The other big project approved last year is the new Baldwin City Police Department station to be built at 203 First St. off U.S. Highway 56. Rodden said Loyd Builders, the contractor on the $1.35 million project, is slated to begin demolition of the old restaurant on the site on Monday. The new 5,330-square-foot police station is expected to be finished sometime in July or August.
The city’s biggest project of 2020 predates his arrival as city administrator in 2016, Rodden said. That will be the $2.6 million upgrade of a sewer line serving southeast Baldwin City.
Rodden said he and city public works staff recently met with project design contractor BG Consultants, of Lawrence, on the line’s final design. The project should go out for bids in February or March, he said. The project is being financed with a low-interest loan the city secured through the Kansas Department of Health and Environment.
The project will either replace existing clay sewer line or provide a new lining in the less deteriorated sections of the line, he said. The new line will prevent the rainwater flooding of sewer line that now occurs through pipe infiltration, which reduces the capacity and effectiveness of the city’s wastewater plant, he said.
“It’s really a maintenance project,” he said. “It’s not going to open up any new area for development.”
Another long-planned project slated for 2020 is the realignment of Eisenhower Street.
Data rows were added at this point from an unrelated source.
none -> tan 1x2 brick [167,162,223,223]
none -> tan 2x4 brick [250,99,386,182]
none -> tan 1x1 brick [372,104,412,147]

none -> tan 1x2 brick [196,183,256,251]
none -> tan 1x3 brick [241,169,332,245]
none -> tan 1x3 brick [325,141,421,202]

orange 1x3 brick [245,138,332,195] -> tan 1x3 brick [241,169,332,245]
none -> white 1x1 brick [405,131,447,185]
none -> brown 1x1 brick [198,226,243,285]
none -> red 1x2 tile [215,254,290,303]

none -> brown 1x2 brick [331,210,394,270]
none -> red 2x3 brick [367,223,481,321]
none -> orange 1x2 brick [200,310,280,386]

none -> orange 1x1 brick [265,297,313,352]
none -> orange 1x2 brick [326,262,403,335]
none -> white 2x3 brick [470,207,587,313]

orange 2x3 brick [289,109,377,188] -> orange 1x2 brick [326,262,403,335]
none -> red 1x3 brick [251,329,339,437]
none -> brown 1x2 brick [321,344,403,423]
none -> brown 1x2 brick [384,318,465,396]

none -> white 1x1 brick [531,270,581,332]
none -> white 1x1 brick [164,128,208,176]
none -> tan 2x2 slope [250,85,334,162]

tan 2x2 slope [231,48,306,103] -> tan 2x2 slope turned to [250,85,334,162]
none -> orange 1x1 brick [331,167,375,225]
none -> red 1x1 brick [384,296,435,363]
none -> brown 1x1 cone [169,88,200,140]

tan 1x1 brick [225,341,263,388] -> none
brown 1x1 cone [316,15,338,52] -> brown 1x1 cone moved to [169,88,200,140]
Rodden said the city’s agreement with the Kansas Department of Transportation to partner in the project also predates his hiring.
The work will move the southernmost section of Eisenhower Street north of U.S. 56 to the east so that it aligns with Third Street to the south of the highway, Rodden said. The realignment will be similar to the realignment of Sixth Street north of U.S. 56 in 2012, he said. While that work is occurring, the city will add an 8-foot sidewalk from U.S. 56 north to the Baldwin middle school, he said.
KDOT is paying for 80% of the project’s construction, Rodden said. He did not have information readily available on the cost of the project for the city. KDOT is responsible for bidding and scheduling construction, Rodden said.
KDOT is also responsible for scheduling installation of more than five blocks of multiuse trail along the south side of Elm Street from the Eighth Street to the Midland Railway tracks, Rodden said. That project, too, was delayed from 2019 to 2020. KDOT is providing $580,000 for the project’s construction cost with the city providing a 20% match.
Another project delayed from 2019 was the dog park to be built at the Baldwin City Municipal Golf Course. Rodden said city crews started clearing trees and planting grass for the park just south of the multiuse trail at the golf course before they were pulled off that job in the fall to help with other projects.
Because other locations have been suggested, Rodden said he would probably take the dog park’s location back to the City Council for more discussion once the three new members, Julie Constantinescu, Scott Lauridsen and Cory Venable, are seated Tuesday.